The findings, published in the January 5 issue of the journal Nature, provide important new insights into the biology of metastatic disease and lay the necessary groundwork for developing targeted therapies designed to halt the spread of neuroblastoma, and possibly other cancers.
"A major problem with cancer is not necessarily the primary tumor formation, but the ability of some tumor cells within that primary tumor to metastasize, or travel to distant sites, where they develop new tumors," said David Cheresh, Ph.D., senior author on the paper and Associate Director for Translational Research at the Moores UCSD Cancer Center. Cheresh is also a professor of pathology at the UCSD School of Medicine.

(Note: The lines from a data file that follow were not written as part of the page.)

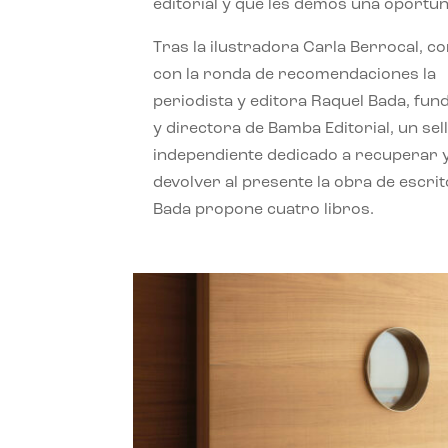
editorial y que les demos una oportun
Tras la ilustradora Carla Berrocal, c
con la ronda de recomendaciones la
periodista y editora Raquel Bada, fu
y directora de Bamba Editorial, un sel
independiente dedicado a recuperar 
devolver al presente la obra de escrit
Bada propone cuatro libros.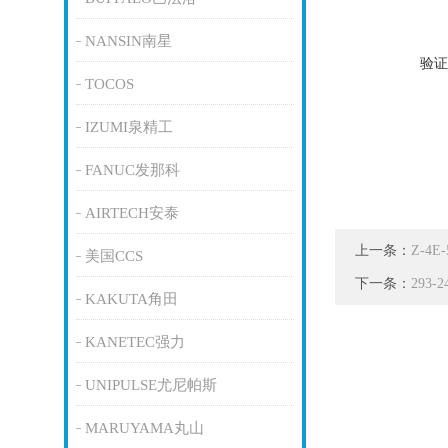
NANSIN南星
验证
TOCOS
IZUMI泉精工
FANUC发那科
AIRTECH安泰
上一条：
Z-4
美国CCS
下一条：
293
KAKUTA角田
KANETEC强力
UNIPULSE尤尼帕斯
MARUYAMA丸山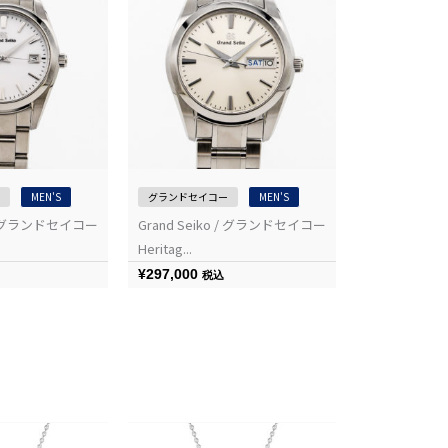
MEN'S
グランドセイコー
MEN'S
グランドセイコ
o / グランドセイコー
Grand Seiko / グランドセイコー
Grand Sei
Heritag...
Heritag...
¥
297,000
¥
528,000
税込
税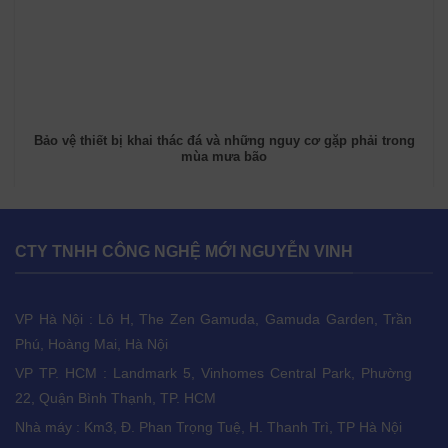
Bảo vệ thiết bị khai thác đá và những nguy cơ gặp phải trong
mùa mưa bão
CTY TNHH CÔNG NGHỆ MỚI NGUYỄN VINH
VP Hà Nội : Lô H, The Zen Gamuda, Gamuda Garden, Trần
Phú, Hoàng Mai, Hà Nội
VP TP. HCM : Landmark 5, Vinhomes Central Park, Phường
22, Quận Bình Thạnh, TP. HCM
Nhà máy : Km3, Đ. Phan Trọng Tuệ, H. Thanh Trì, TP Hà Nội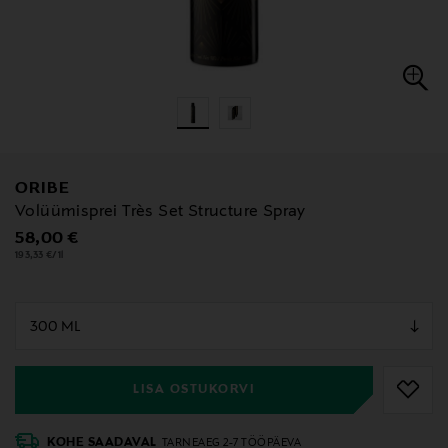
ORIBE
Volüümisprei Très Set Structure Spray
Original Price
58,00 €
193,33 €/1l
null
null
LISA OSTUKORVI
KOHE SAADAVAL
TARNEAEG 2-7 TÖÖPÄEVA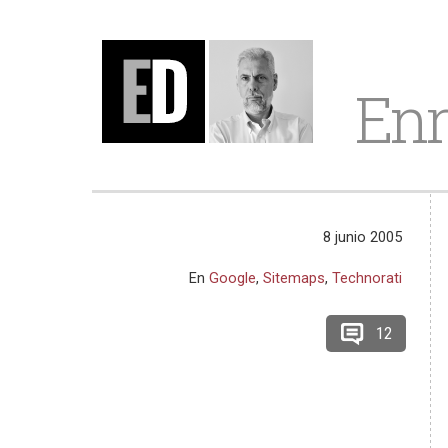
Enr
8 junio 2005
En
Google
,
Sitemaps
,
Technorati
12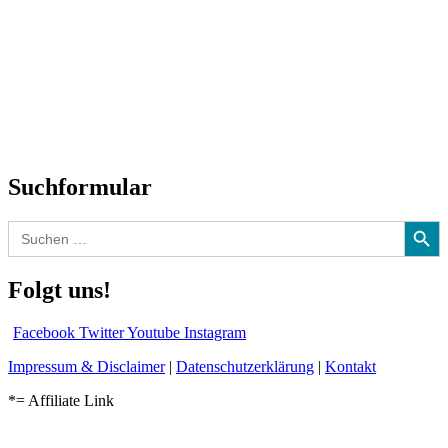
Titelstory
SchlagerNews
Neuerscheinungen
Interviews
Biographien
CD-Rezension
Kolumne
Audio-Interviews
und mehr…
Suchformular
Search Button
Search
for:
Folgt uns!
Facebook
Twitter
Youtube
Instagram
Impressum & Disclaimer
|
Datenschutzerklärung
|
Kontakt
*= Affiliate Link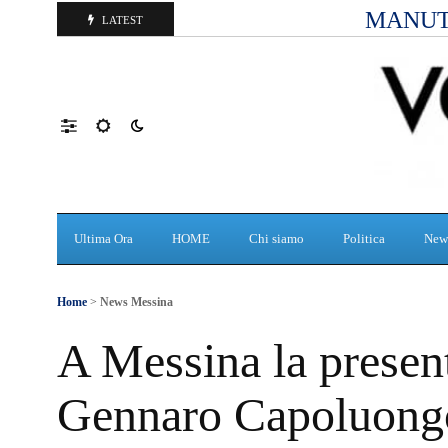
MANUT
LATEST
Ultima Ora
HOME
Chi siamo
Politica
New
Home
>
News Messina
A Messina la present
Gennaro Capoluongo 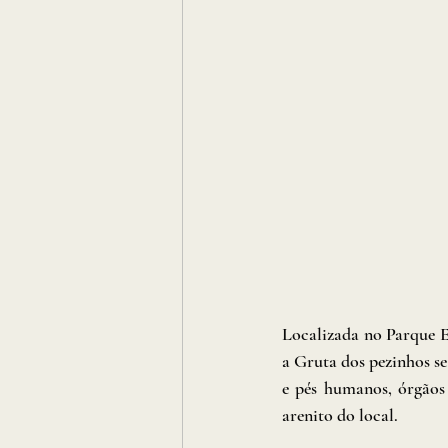
Localizada no Parque 
a Gruta dos pezinhos s
e pés humanos, órgãos 
arenito do local.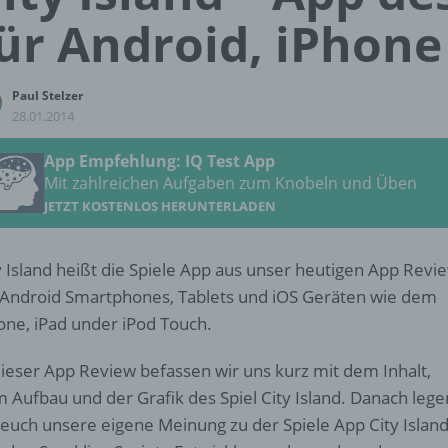
ür Android, iPhone
Paul Stelzer
28.01.2014
App Empfehlung: IQ Test App
Mit zahlreichen Aufgaben zum Knobeln und Üben
JETZT KOSTENLOS HERUNTERLADEN
y Island heißt die Spiele App aus unser heutigen App Revi
 Android Smartphones, Tablets und iOS Geräten wie dem
one, iPad under iPod Touch.
dieser App Review befassen wir uns kurz mit dem Inhalt,
 Aufbau und der Grafik des Spiel City Island. Danach lege
 euch unsere eigene Meinung zu der Spiele App City Islan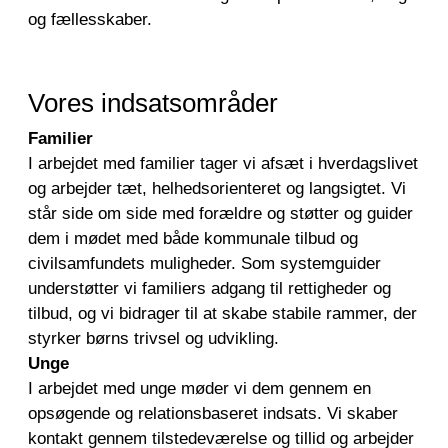
og fællesskaber.
Vores indsatsområder
Familier
I arbejdet med familier tager vi afsæt i hverdagslivet
og arbejder tæt, helhedsorienteret og langsigtet. Vi
står side om side med forældre og støtter og guider
dem i mødet med både kommunale tilbud og
civilsamfundets muligheder. Som systemguider
understøtter vi familiers adgang til rettigheder og
tilbud, og vi bidrager til at skabe stabile rammer, der
styrker børns trivsel og udvikling.
Unge
I arbejdet med unge møder vi dem gennem en
opsøgende og relationsbaseret indsats. Vi skaber
kontakt gennem tilstedeværelse og tillid og arbejder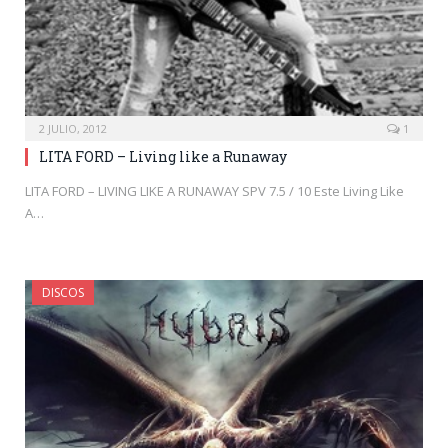
2 JULIO, 2012
1
LITA FORD – Living like a Runaway
LITA FORD – LIVING LIKE A RUNAWAY SPV 7.5 / 10 Este Living Like
A…
DISCOS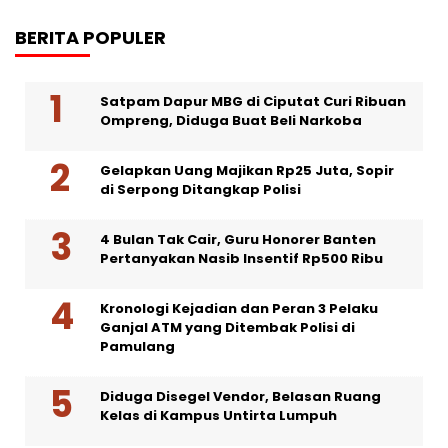
BERITA POPULER
Satpam Dapur MBG di Ciputat Curi Ribuan
Ompreng, Diduga Buat Beli Narkoba
Gelapkan Uang Majikan Rp25 Juta, Sopir
di Serpong Ditangkap Polisi
4 Bulan Tak Cair, Guru Honorer Banten
Pertanyakan Nasib Insentif Rp500 Ribu
Kronologi Kejadian dan Peran 3 Pelaku
Ganjal ATM yang Ditembak Polisi di
Pamulang
Diduga Disegel Vendor, Belasan Ruang
Kelas di Kampus Untirta Lumpuh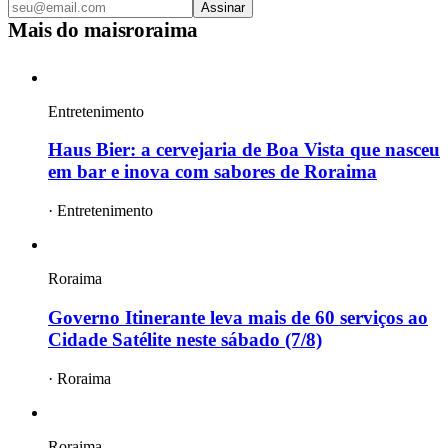
Assinar
Mais do
maisroraima
Entretenimento
Haus Bier: a cervejaria de Boa Vista que nasceu
em bar e inova com sabores de Roraima
·
Entretenimento
Roraima
Governo Itinerante leva mais de 60 serviços ao
Cidade Satélite neste sábado (7/8)
·
Roraima
Roraima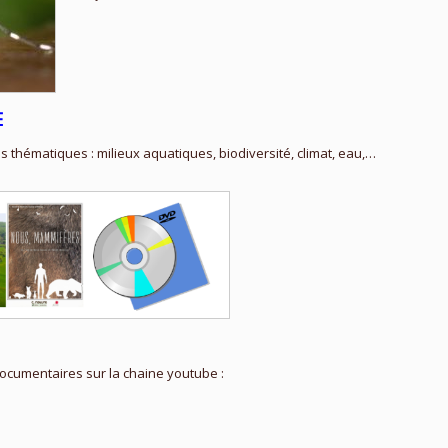
E
thématiques : milieux aquatiques, biodiversité, climat, eau,…
cumentaires sur la chaine youtube :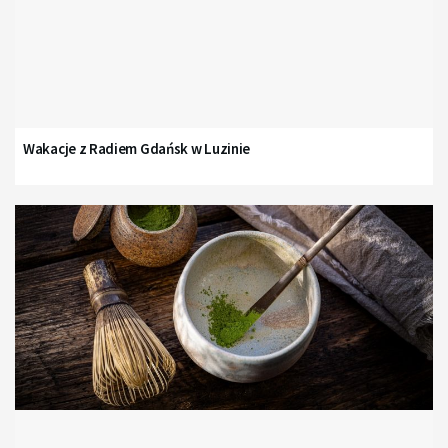
Wakacje z Radiem Gdańsk w Luzinie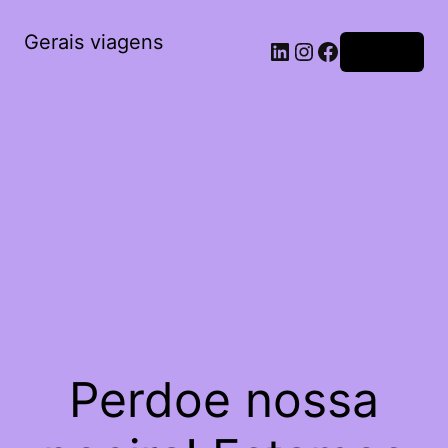
Gerais viagens
Acessar
Perdoe nossa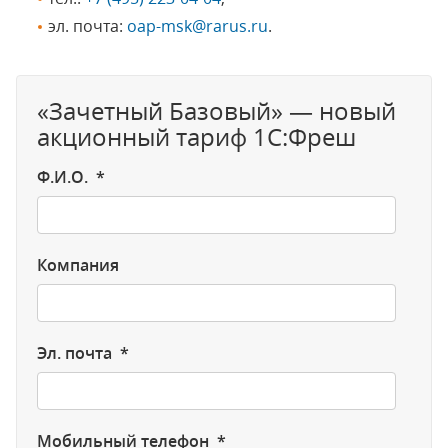
эл. почта:
oap-msk@rarus.ru
.
«Зачетный Базовый» — новый
акционный тариф 1С:Фреш
Ф.И.О. *
Компания
Эл. почта *
Мобильный телефон *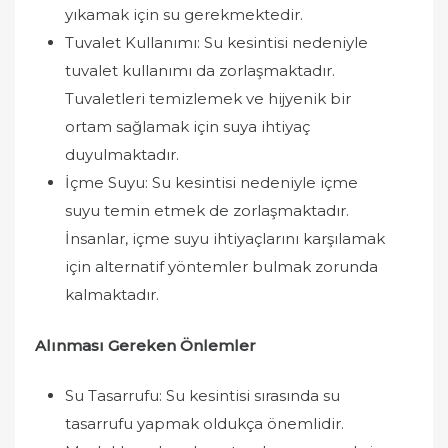
yıkamak için su gerekmektedir.
Tuvalet Kullanımı: Su kesintisi nedeniyle
tuvalet kullanımı da zorlaşmaktadır.
Tuvaletleri temizlemek ve hijyenik bir
ortam sağlamak için suya ihtiyaç
duyulmaktadır.
İçme Suyu: Su kesintisi nedeniyle içme
suyu temin etmek de zorlaşmaktadır.
İnsanlar, içme suyu ihtiyaçlarını karşılamak
için alternatif yöntemler bulmak zorunda
kalmaktadır.
Alınması Gereken Önlemler
Su Tasarrufu: Su kesintisi sırasında su
tasarrufu yapmak oldukça önemlidir.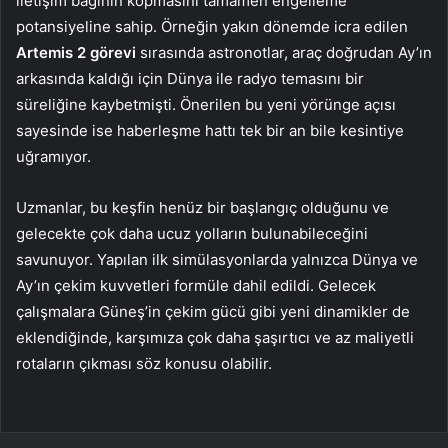
iletişim bağının kopmasını tamamen engelleme
potansiyeline sahip. Örneğin yakın dönemde icra edilen
Artemis 2 görevi
sırasında astronotlar, araç doğrudan Ay’ın
arkasında kaldığı için Dünya ile radyo temasını bir
süreliğine kaybetmişti. Önerilen bu yeni yörünge açısı
sayesinde ise haberleşme hattı tek bir an bile kesintiye
uğramıyor.
Uzmanlar, bu keşfin henüz bir başlangıç olduğunu ve
gelecekte çok daha ucuz yolların bulunabileceğini
savunuyor. Yapılan ilk simülasyonlarda yalnızca Dünya ve
Ay’ın çekim kuvvetleri formüle dahil edildi. Gelecek
çalışmalara Güneş’in çekim gücü gibi yeni dinamikler de
eklendiğinde, karşımıza çok daha şaşırtıcı ve az maliyetli
rotaların çıkması söz konusu olabilir.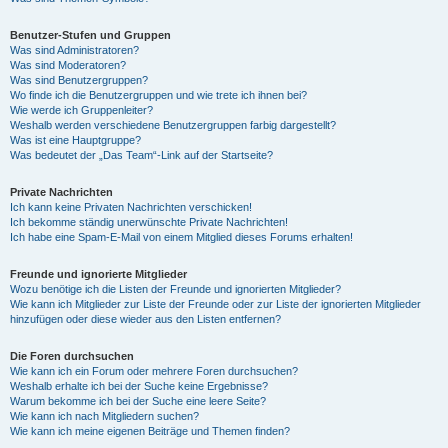
Benutzer-Stufen und Gruppen
Was sind Administratoren?
Was sind Moderatoren?
Was sind Benutzergruppen?
Wo finde ich die Benutzergruppen und wie trete ich ihnen bei?
Wie werde ich Gruppenleiter?
Weshalb werden verschiedene Benutzergruppen farbig dargestellt?
Was ist eine Hauptgruppe?
Was bedeutet der „Das Team“-Link auf der Startseite?
Private Nachrichten
Ich kann keine Privaten Nachrichten verschicken!
Ich bekomme ständig unerwünschte Private Nachrichten!
Ich habe eine Spam-E-Mail von einem Mitglied dieses Forums erhalten!
Freunde und ignorierte Mitglieder
Wozu benötige ich die Listen der Freunde und ignorierten Mitglieder?
Wie kann ich Mitglieder zur Liste der Freunde oder zur Liste der ignorierten Mitglieder
hinzufügen oder diese wieder aus den Listen entfernen?
Die Foren durchsuchen
Wie kann ich ein Forum oder mehrere Foren durchsuchen?
Weshalb erhalte ich bei der Suche keine Ergebnisse?
Warum bekomme ich bei der Suche eine leere Seite?
Wie kann ich nach Mitgliedern suchen?
Wie kann ich meine eigenen Beiträge und Themen finden?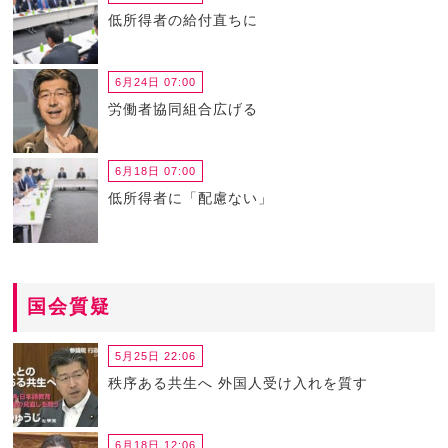
低所得者の給付直ちに
6月24日 07:00
労働者協同組合広げる
6月18日 07:00
低所得者に「配慮ない」
国会質疑
5月25日 22:06
秩序ある共生へ 外国人受け入れを質す
6月18日 12:06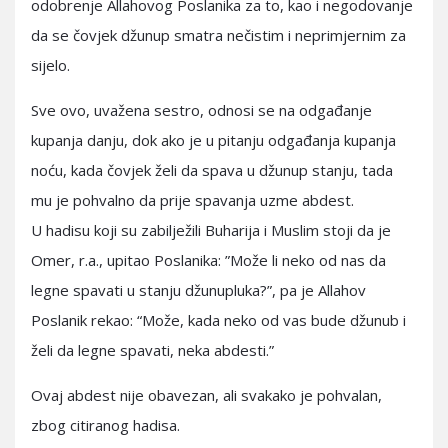
odobrenje Allahovog Poslanika za to, kao i negodovanje
da se čovjek džunup smatra nečistim i neprimjernim za
sijelo.
Sve ovo, uvažena sestro, odnosi se na odgađanje
kupanja danju, dok ako je u pitanju odgađanja kupanja
noću, kada čovjek želi da spava u džunup stanju, tada
mu je pohvalno da prije spavanja uzme abdest.
U hadisu koji su zabilježili Buharija i Muslim stoji da je
Omer, r.a., upitao Poslanika: ”Može li neko od nas da
legne spavati u stanju džunupluka?”, pa je Allahov
Poslanik rekao: “Može, kada neko od vas bude džunub i
želi da legne spavati, neka abdesti.”
Ovaj abdest nije obavezan, ali svakako je pohvalan,
zbog citiranog hadisa.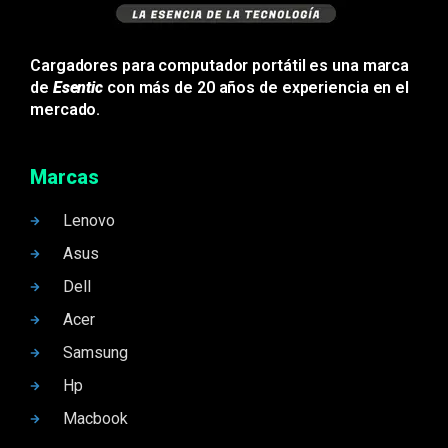
Cargadores para computador portátil es una marca
de
Esentic
con más de 20 años de experiencia en el
mercado.
Marcas
Lenovo
Asus
Dell
Acer
Samsung
Hp
Macbook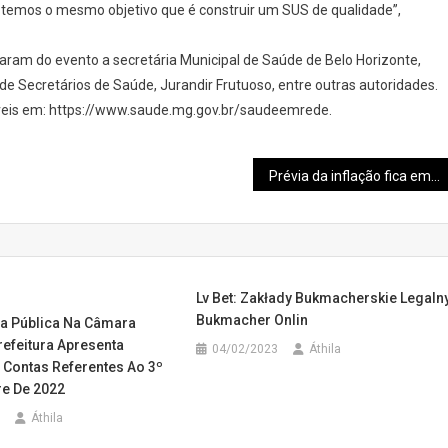
temos o mesmo objetivo que é construir um SUS de qualidade”,
aram do evento a secretária Municipal de Saúde de Belo Horizonte,
de Secretários de Saúde, Jurandir Frutuoso, entre outras autoridades.
veis em: https://www.saude.mg.gov.br/saudeemrede.
Prévia da inflação fica em 0,64% em março na RMBH
Lv Bet: Zakłady Bukmacherskie Legaln
Bukmacher Onlin
a Pública Na Câmara
refeitura Apresenta
04/02/2023
Áthila
 Contas Referentes Ao 3º
e De 2022
Áthila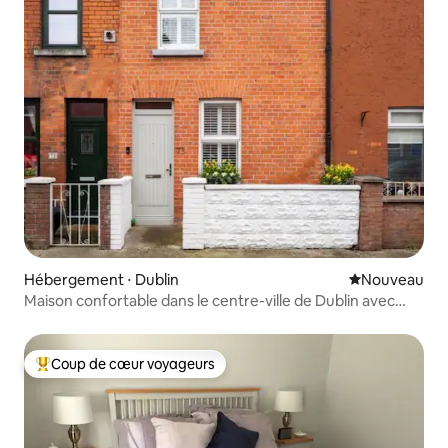
Hébergement ⋅ Dublin
Nouvel hébe
Nouveau
Maison confortable dans le centre-ville de Dublin avec
parking gratuit
Coup de cœur voyageurs
Coups de cœur voyageurs les plus appréciés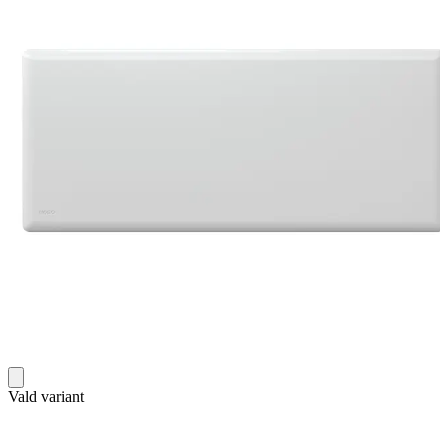
Vald variant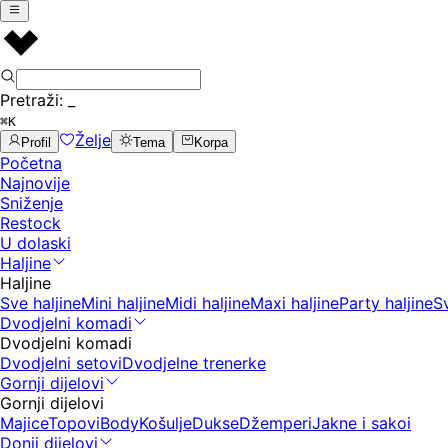
Pretraži:
_
⌘K
Želje
Profil
Tema
Korpa
Početna
Najnovije
Sniženje
Restock
U dolaski
Haljine
Haljine
Sve haljine
Mini haljine
Midi haljine
Maxi haljine
Party haljine
S
Dvodjelni komadi
Dvodjelni komadi
Dvodjelni setovi
Dvodjelne trenerke
Gornji dijelovi
Gornji dijelovi
Majice
Topovi
Body
Košulje
Dukse
Džemperi
Jakne i sakoi
Donji dijelovi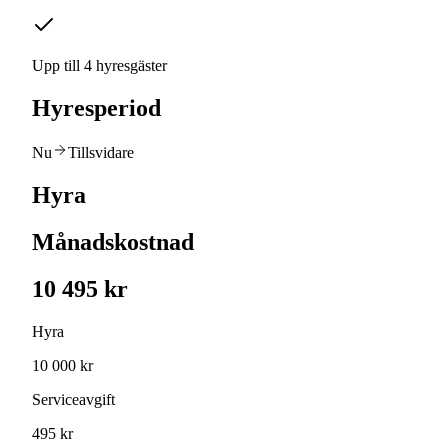
Upp till 4 hyresgäster
Hyresperiod
Nu
Tillsvidare
Hyra
Månadskostnad
10 495 kr
Hyra
10 000 kr
Serviceavgift
495 kr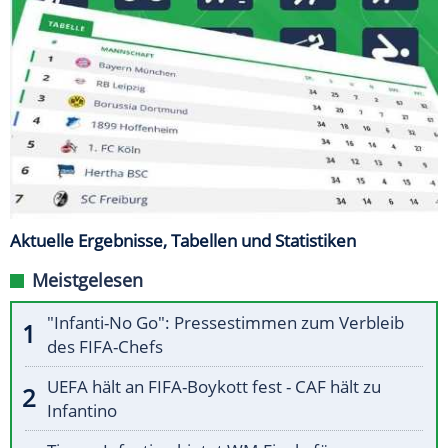
Aktuelle Ergebnisse, Tabellen und Statistiken
Meistgelesen
"Infanti-No Go": Pressestimmen zum Verbleib
des FIFA-Chefs
UEFA hält an FIFA-Boykott fest - CAF hält zu
Infantino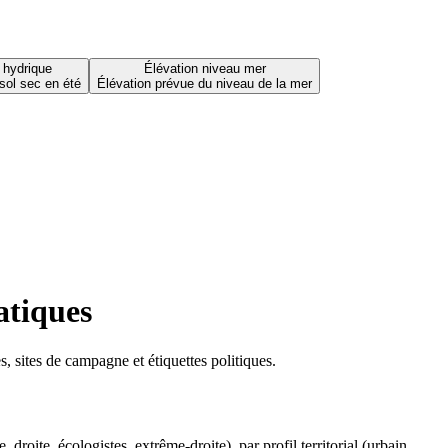
 hydrique
Élévation niveau mer
sol sec en été
Élévation prévue du niveau de la mer
atiques
 sites de campagne et étiquettes politiques.
oite, écologistes, extrême-droite), par profil territorial (urbain,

Caspase 8's normal role is to act as a suicide gene, killing the cell it is housed within in response to cues from the immune system. The UCSD group had previously shown, in normal human cells, that caspase 8 can be activated even without signals from the immune system, particularly when the cell is present in a foreign location. This acts as a mechanism to ensure the cells would survive only in appropriate tissues; for example, liver cells in liver tissue and skin cells in skin tissue.
"The exciting point of the new research is that we are finding that even tumor cells will try to make sense of their location, and when they cannot, they will often activate this suicide pathway," said Dwayne Stupack, Ph.D., first author on the paper and assistant professor of pathology at UCSD.